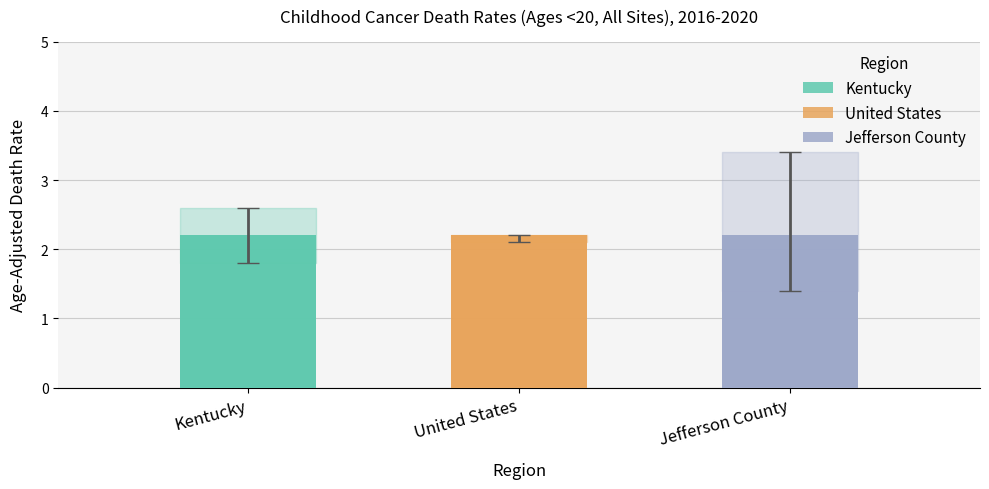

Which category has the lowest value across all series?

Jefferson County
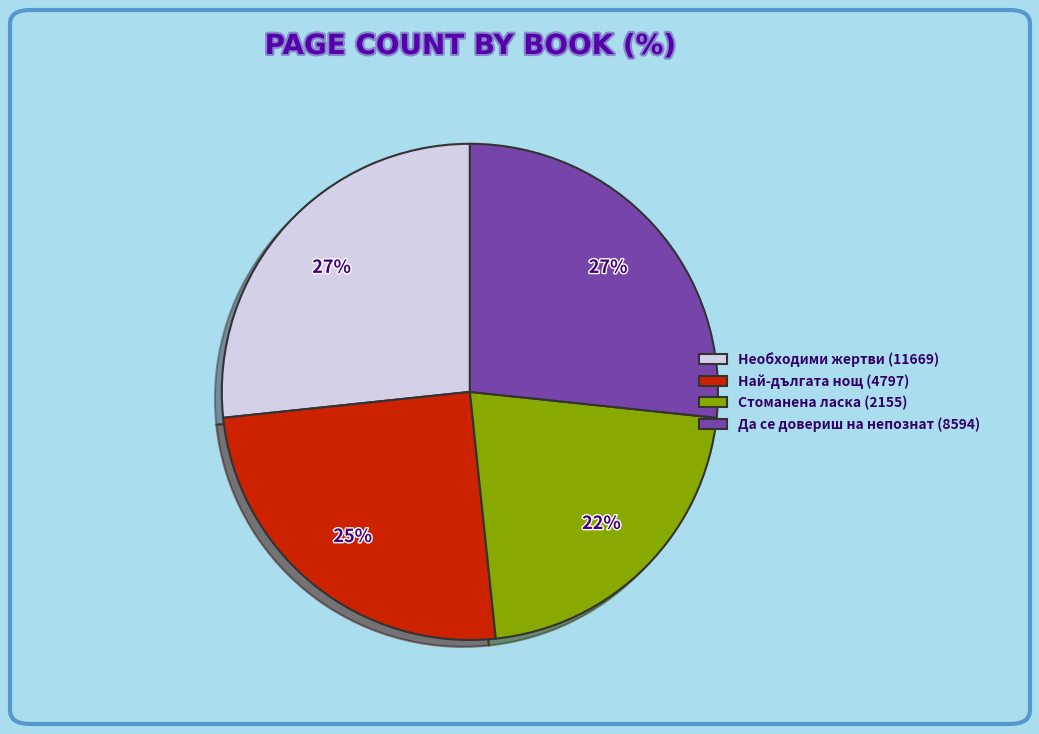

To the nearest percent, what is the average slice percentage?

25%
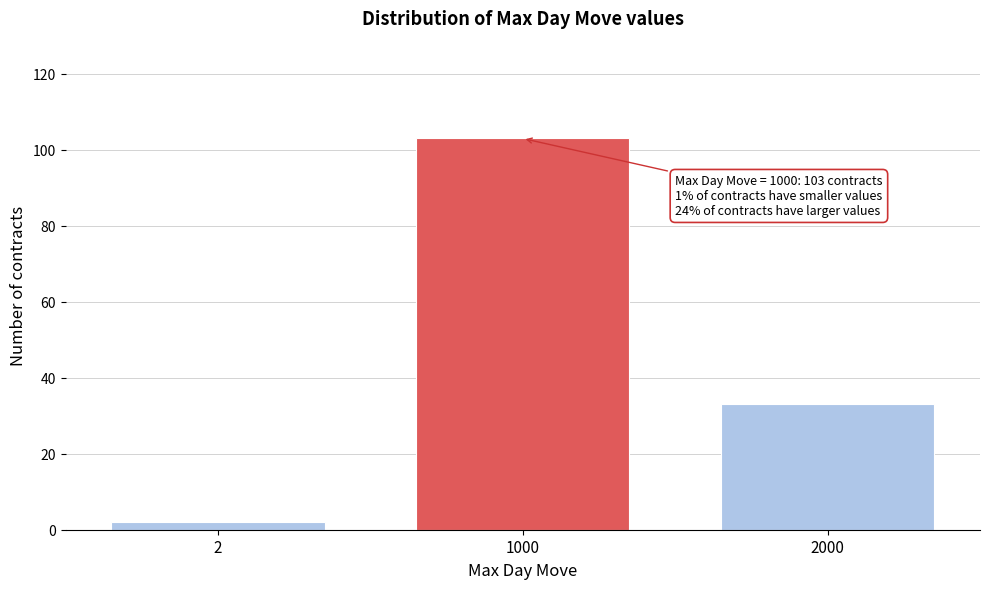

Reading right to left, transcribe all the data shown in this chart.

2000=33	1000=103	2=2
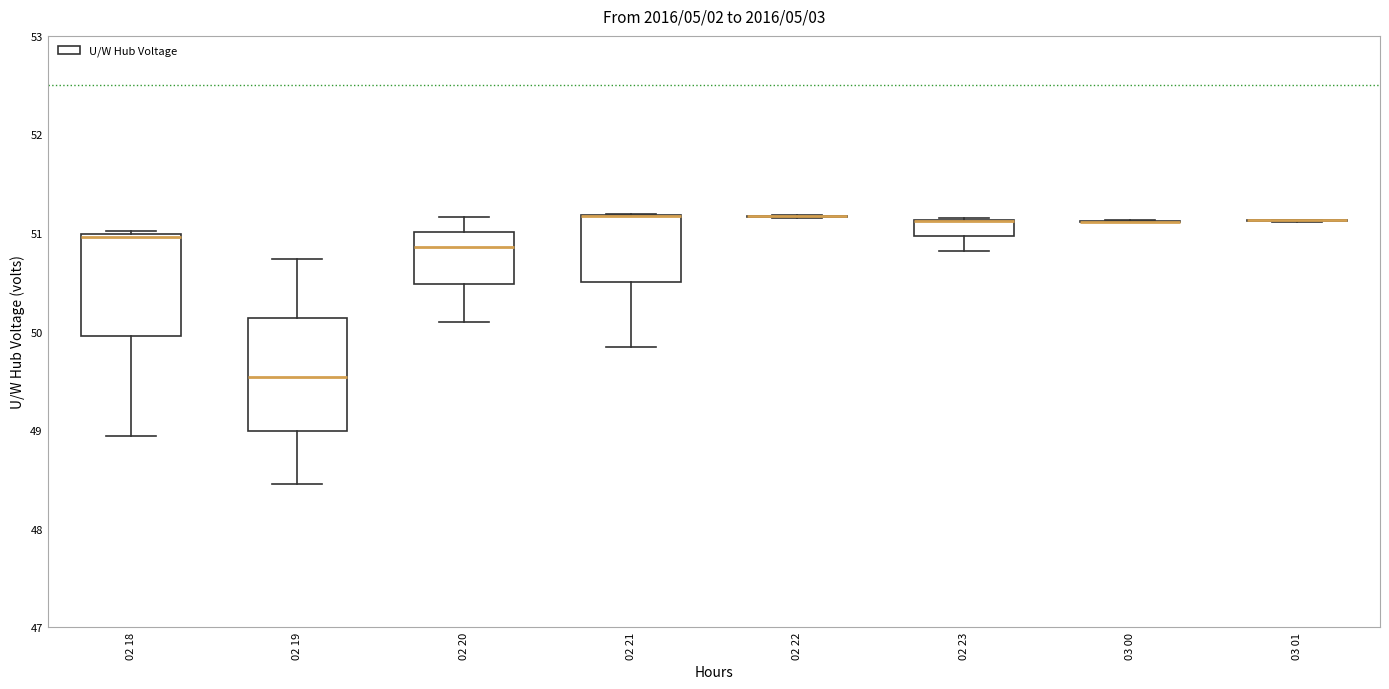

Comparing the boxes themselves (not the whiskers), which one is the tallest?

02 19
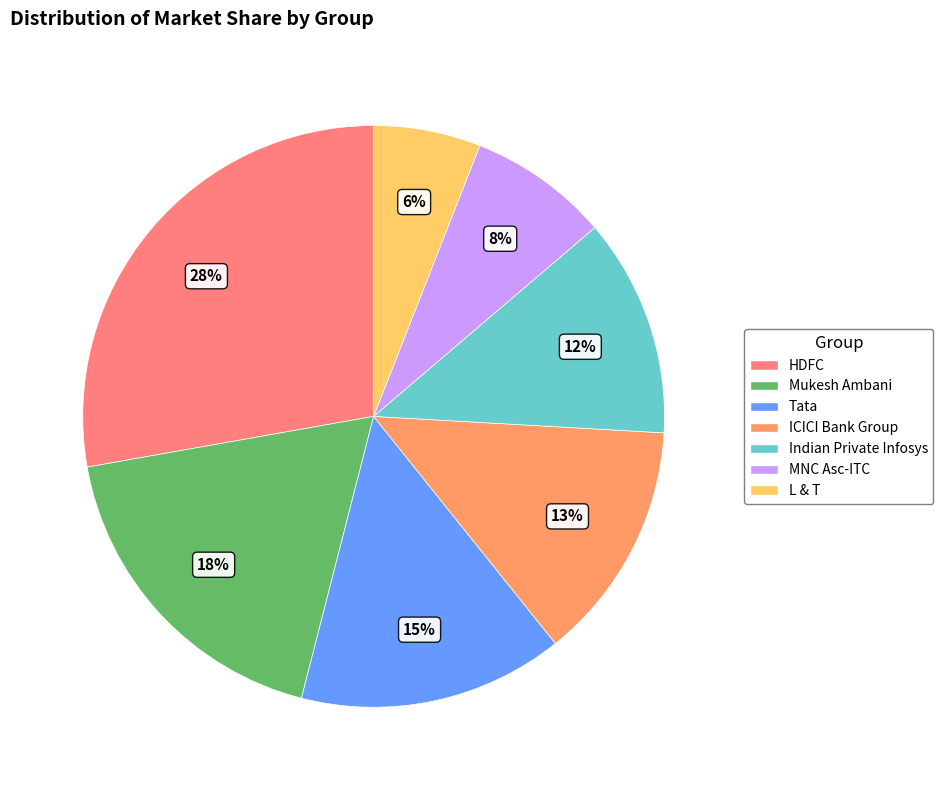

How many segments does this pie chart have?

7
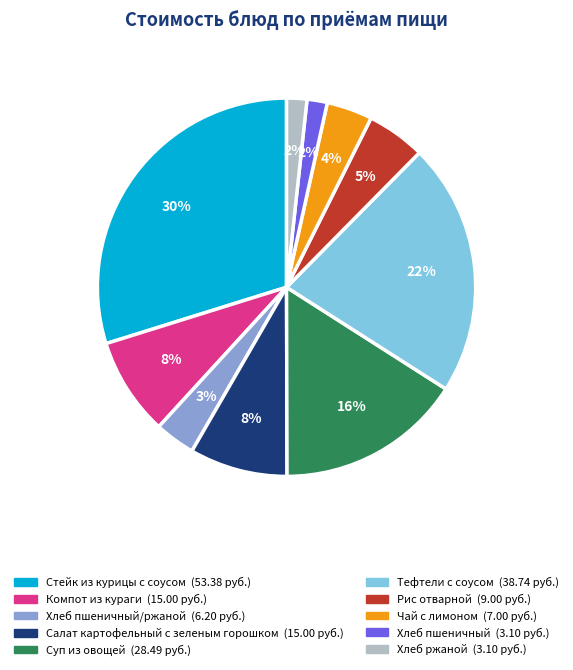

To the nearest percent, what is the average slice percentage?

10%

******

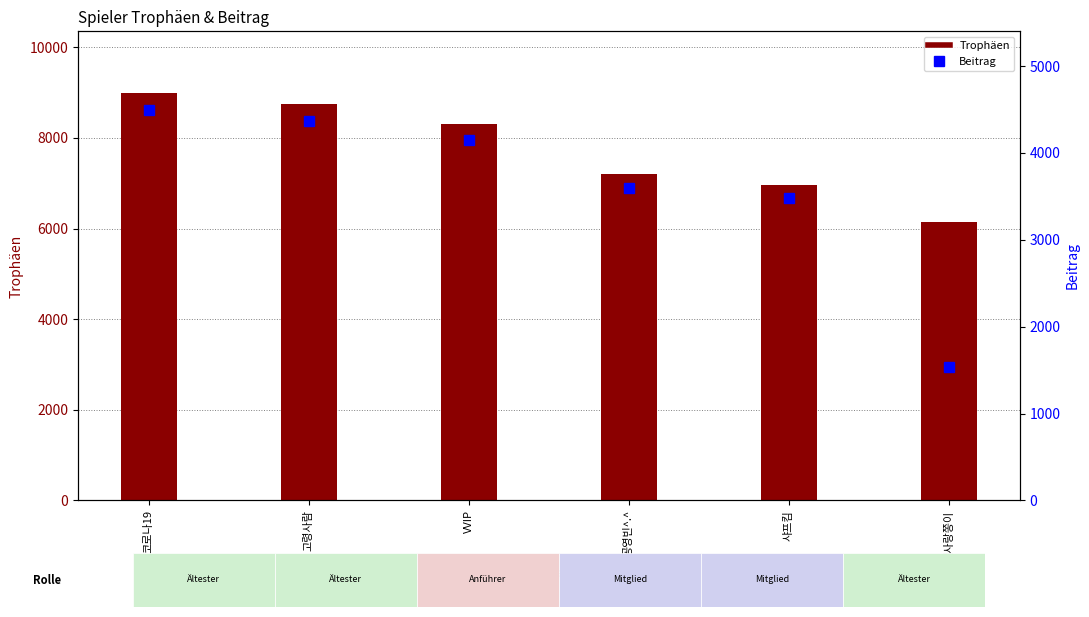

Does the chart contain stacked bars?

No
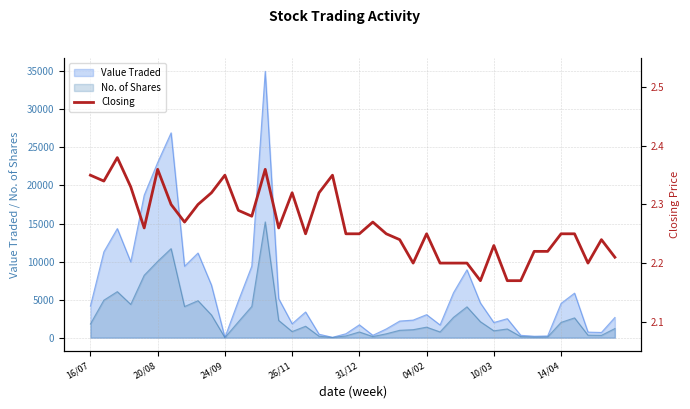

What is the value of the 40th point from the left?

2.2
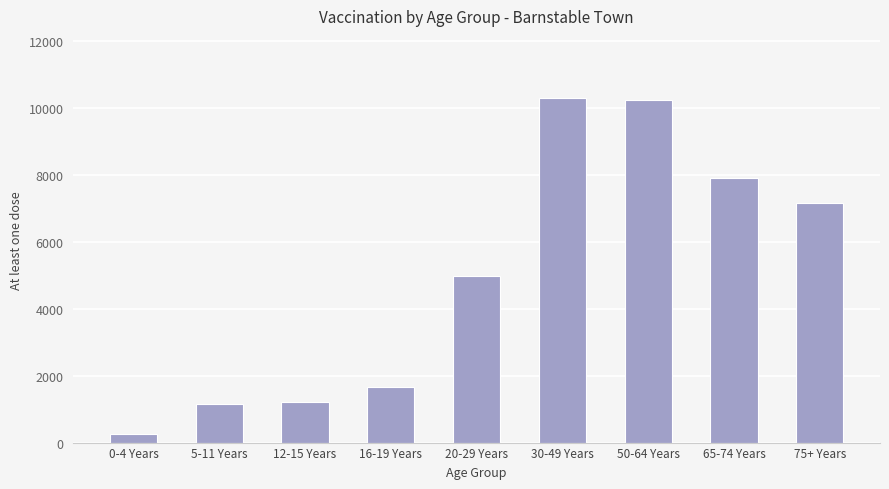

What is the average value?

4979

******

■ About this exercise
How many lines in the items above contain the word "left"? State only the number.

■ Written reply
2